■ Data for this exercise ■

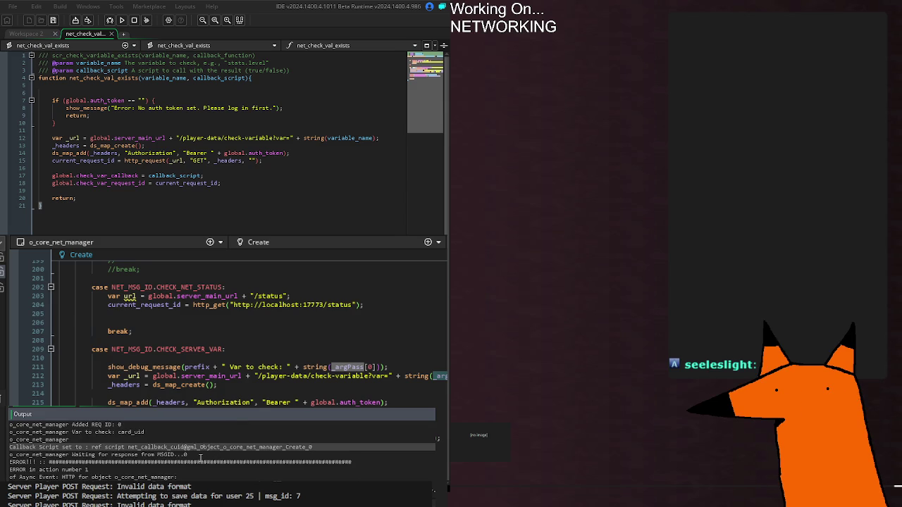
pyautogui.click(42, 456)
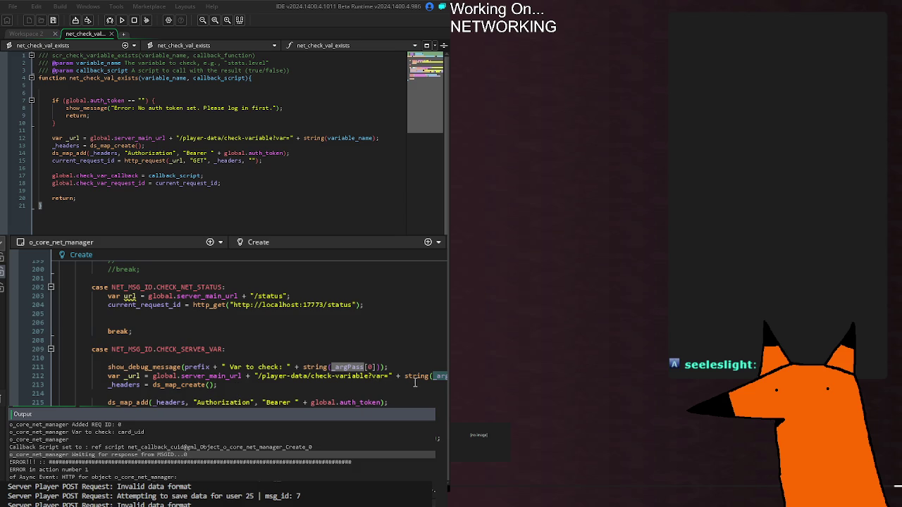
pyautogui.click(418, 385)
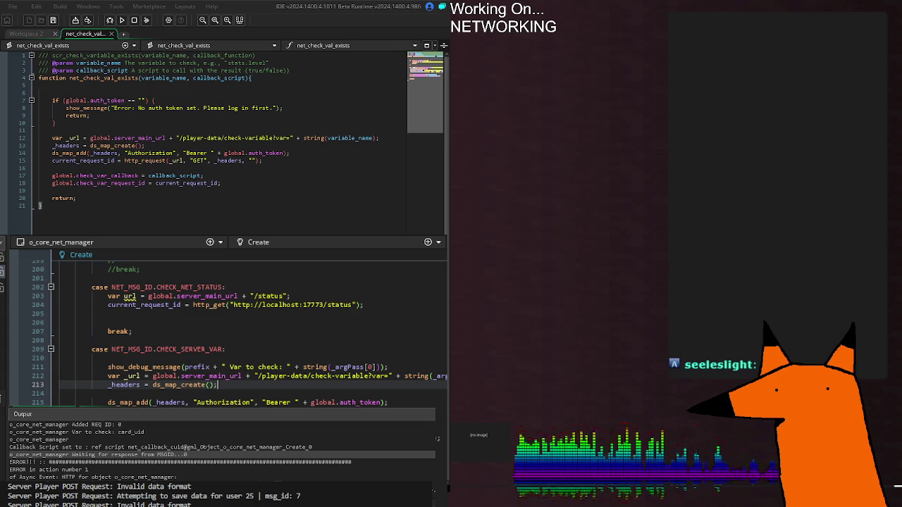
pyautogui.press('Up')
pyautogui.press('Down')
pyautogui.press('Home')
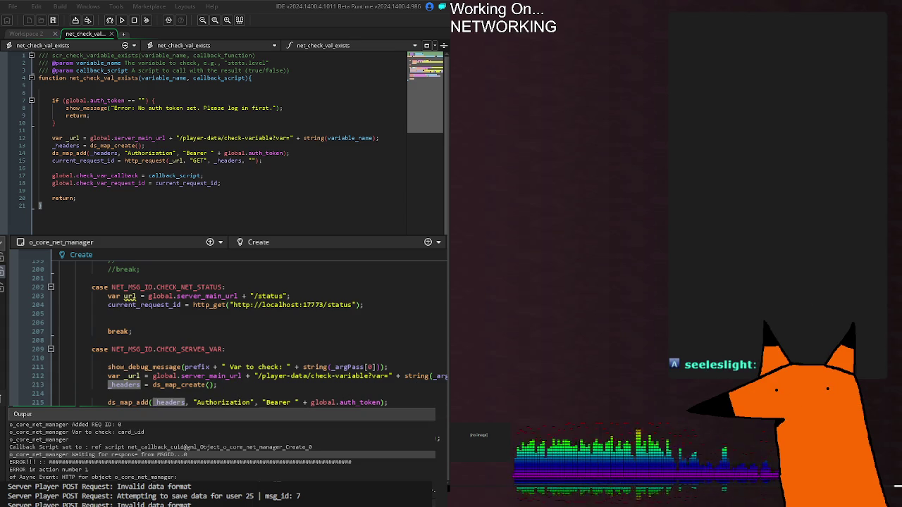
pyautogui.press('End')
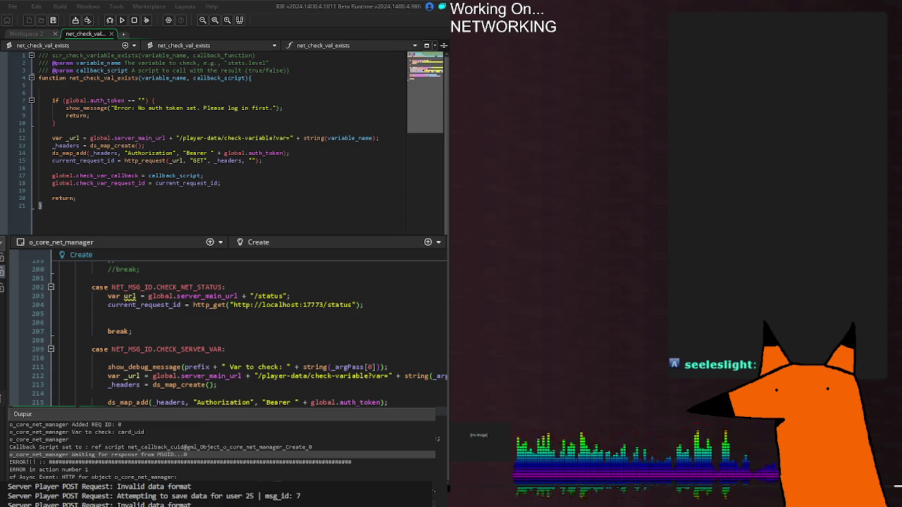
pyautogui.click(347, 367)
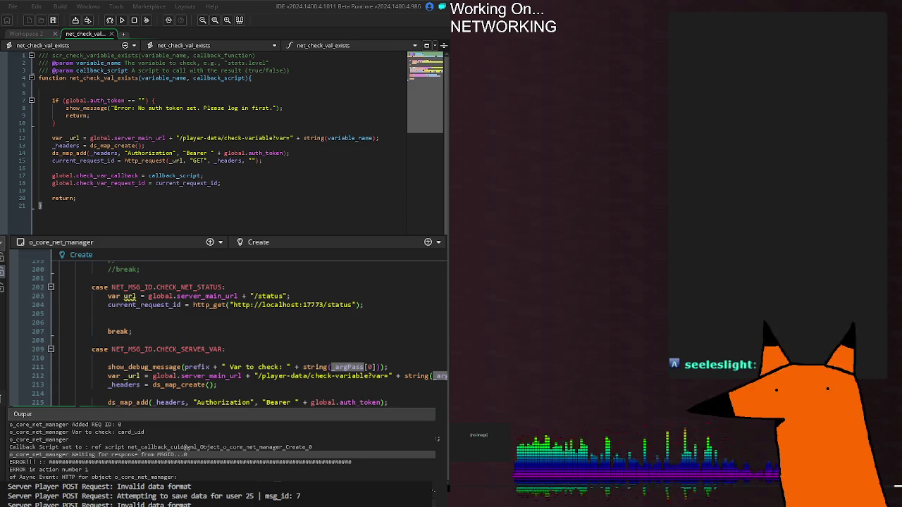
pyautogui.press('End')
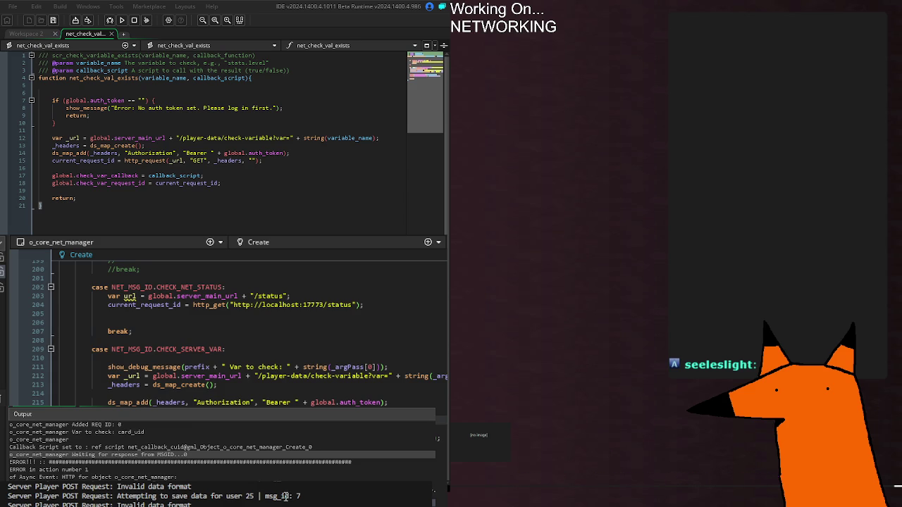
pyautogui.scroll(-2, 282, 494)
pyautogui.scroll(1, 281, 487)
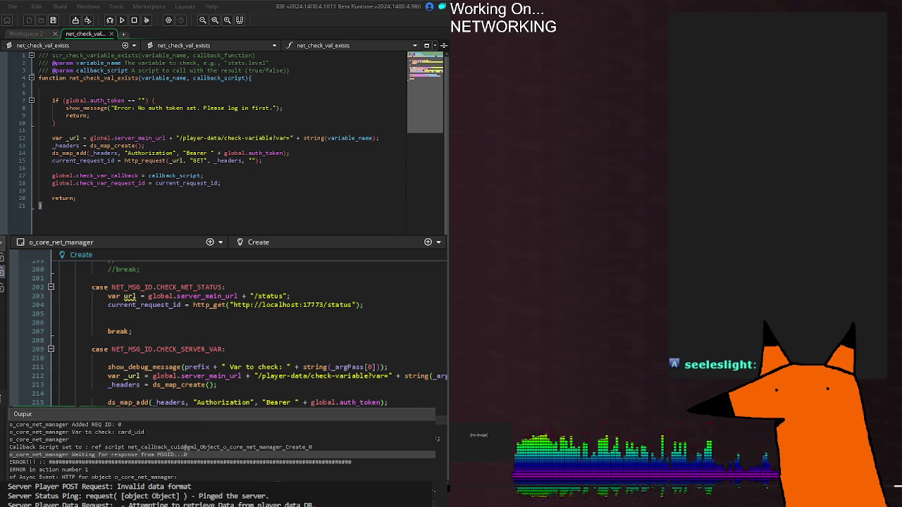
# Scroll to the CHECK_SERVER_VAR case and place the caret before the 0 in line 540's status_code >= 0 check
pyautogui.scroll(-20, 234, 327)
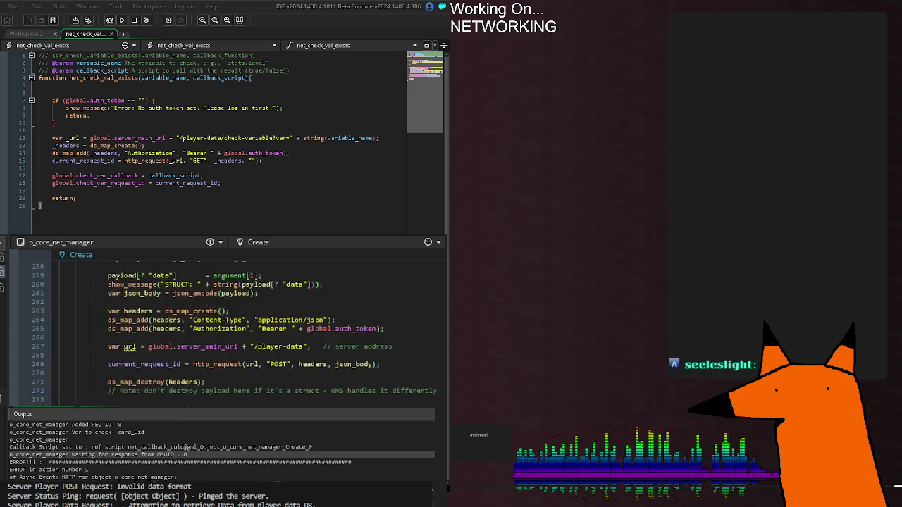
pyautogui.scroll(-20, 246, 327)
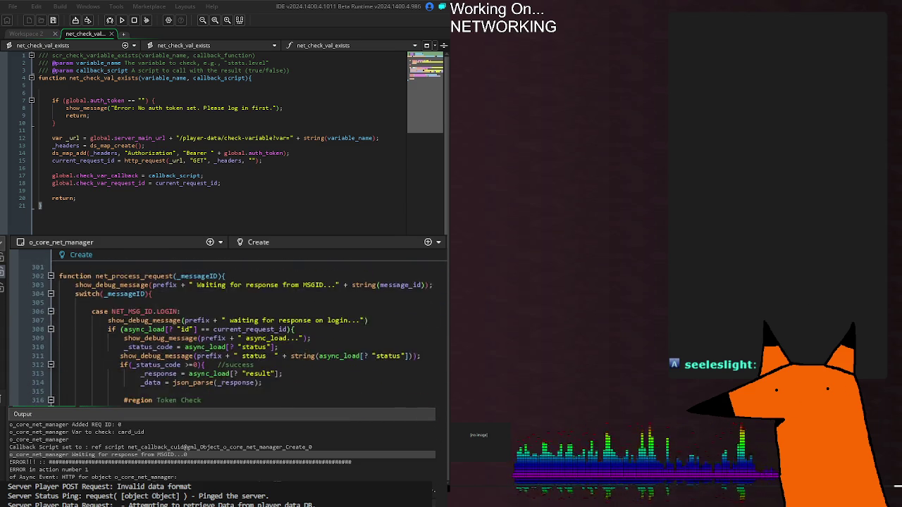
pyautogui.scroll(-20, 241, 327)
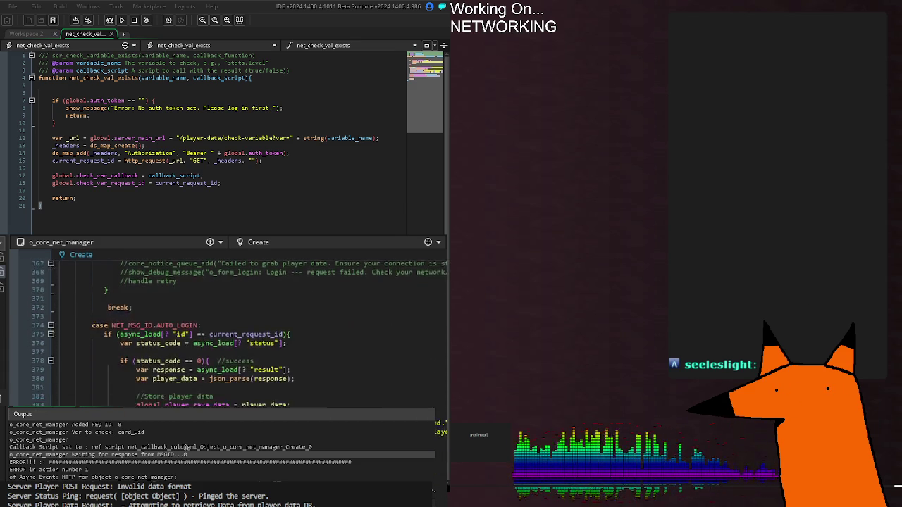
pyautogui.scroll(2, 240, 330)
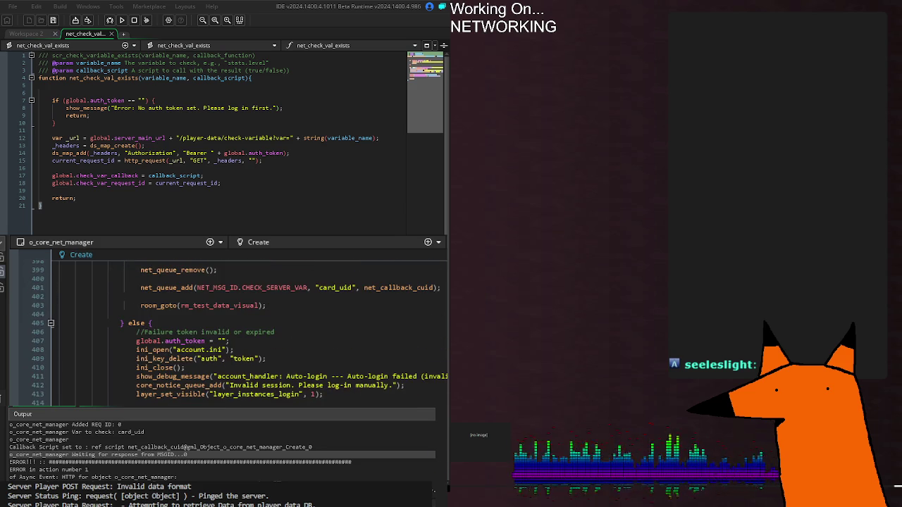
pyautogui.scroll(5, 240, 330)
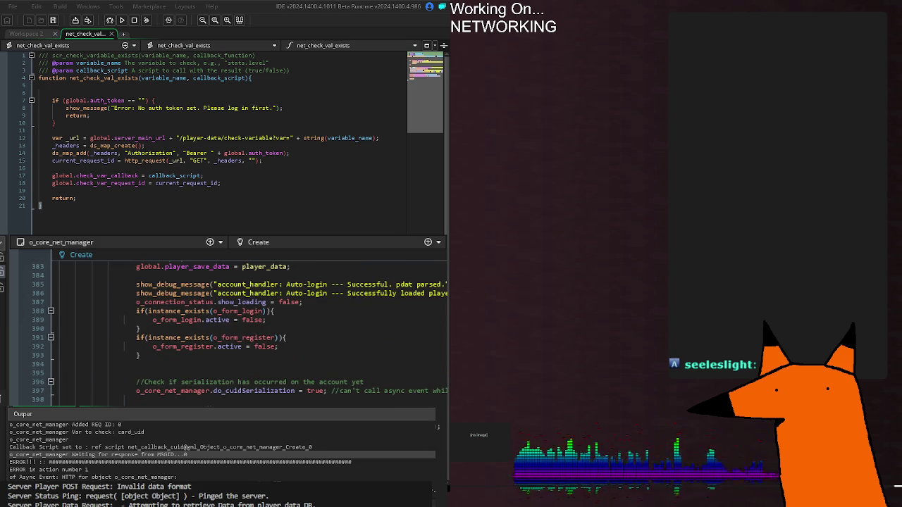
pyautogui.scroll(8, 240, 330)
pyautogui.scroll(-20, 239, 330)
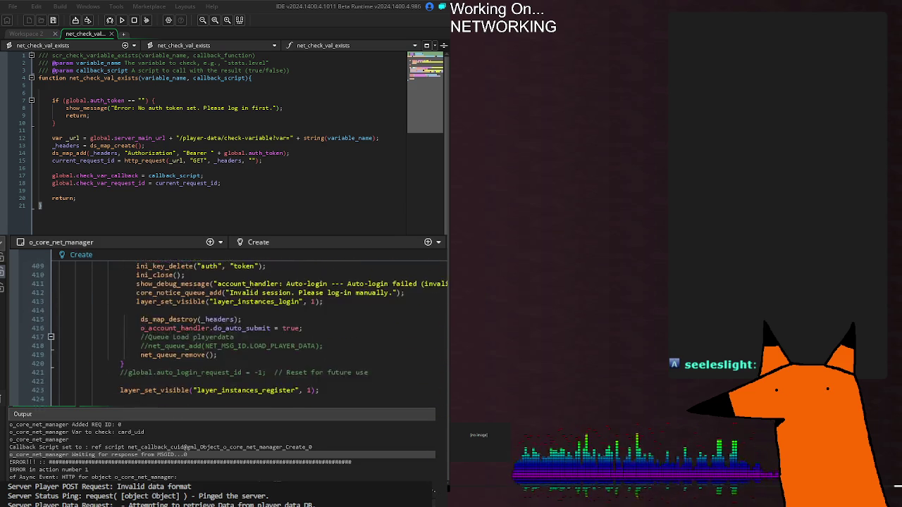
pyautogui.scroll(-13, 240, 330)
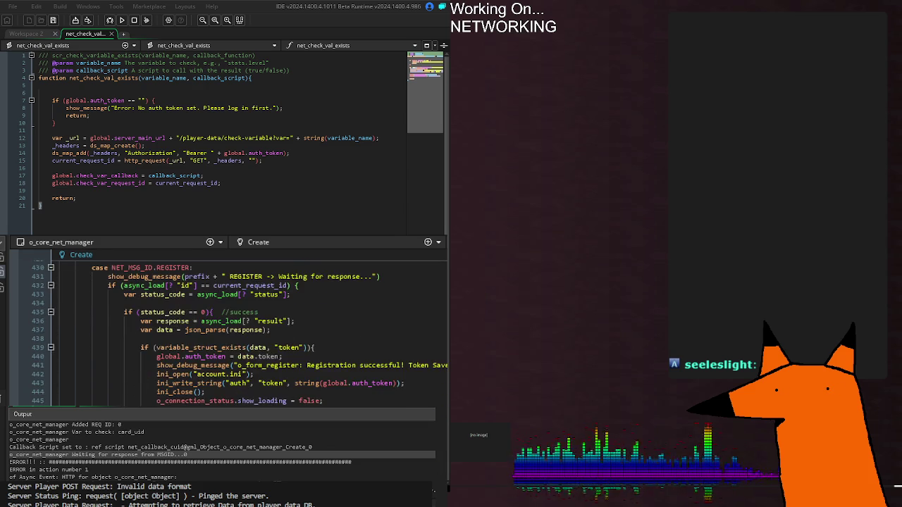
pyautogui.scroll(-20, 240, 330)
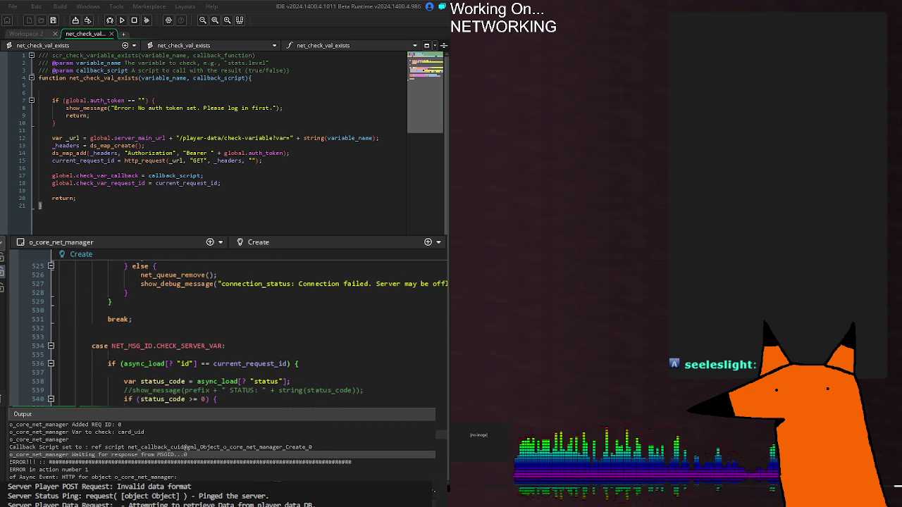
pyautogui.doubleClick(265, 355)
pyautogui.click(91, 390)
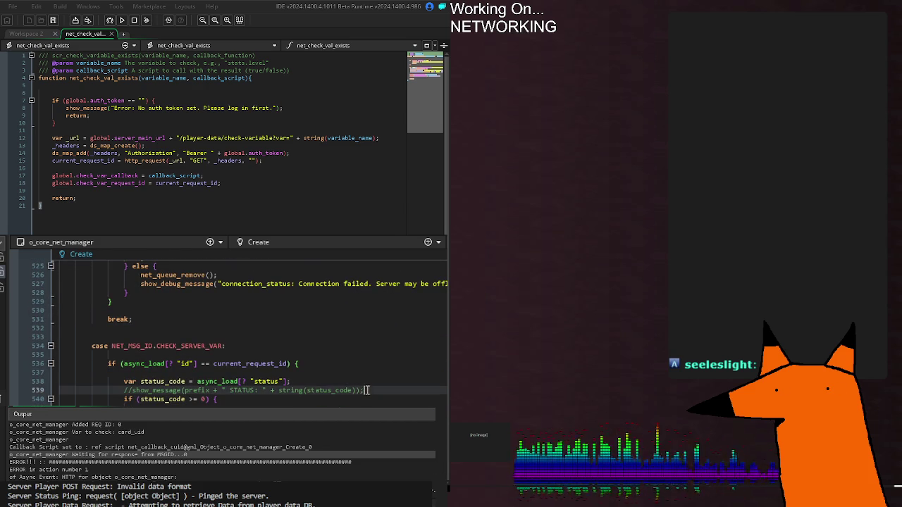
pyautogui.click(208, 399)
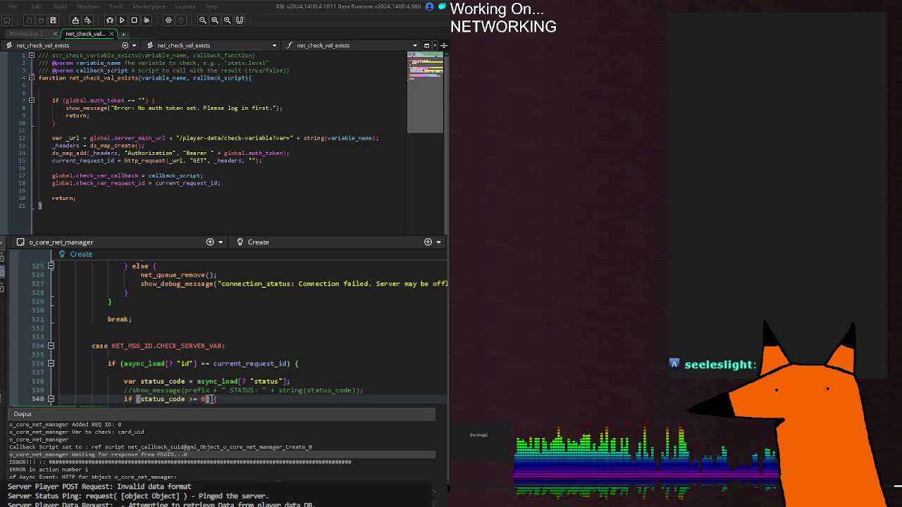
pyautogui.click(200, 398)
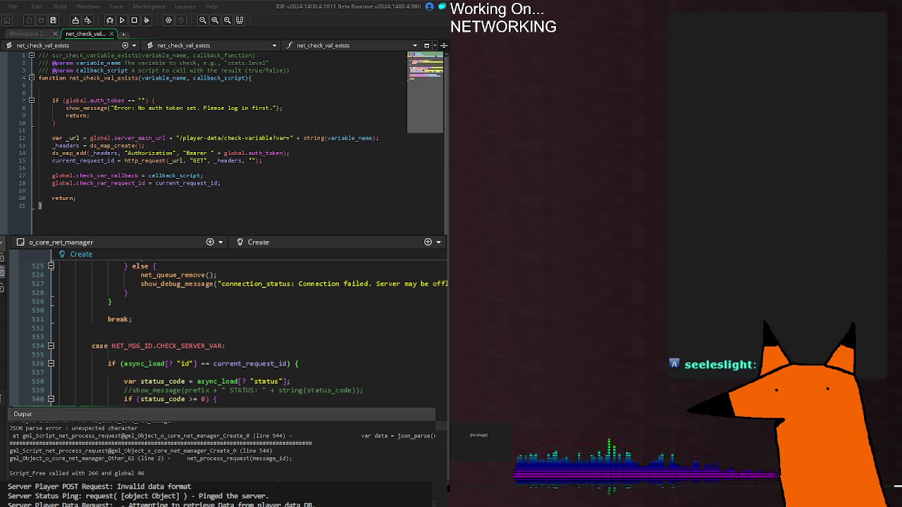
# Highlight every use of global in the net manager code, then build and run the game
pyautogui.scroll(20, 225, 331)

■ Work request ■
Only an exact copy of the lines from the one with "pyautogui.doubleClick(265, 355)" through the last line of the data above is wanted, and no pictures.

■ Solution for this problem ■
pyautogui.doubleClick(265, 355)
pyautogui.click(91, 390)
pyautogui.click(208, 399)
pyautogui.click(200, 398)
# Highlight every use of global in the net manager code, then build and run the game
pyautogui.scroll(20, 225, 331)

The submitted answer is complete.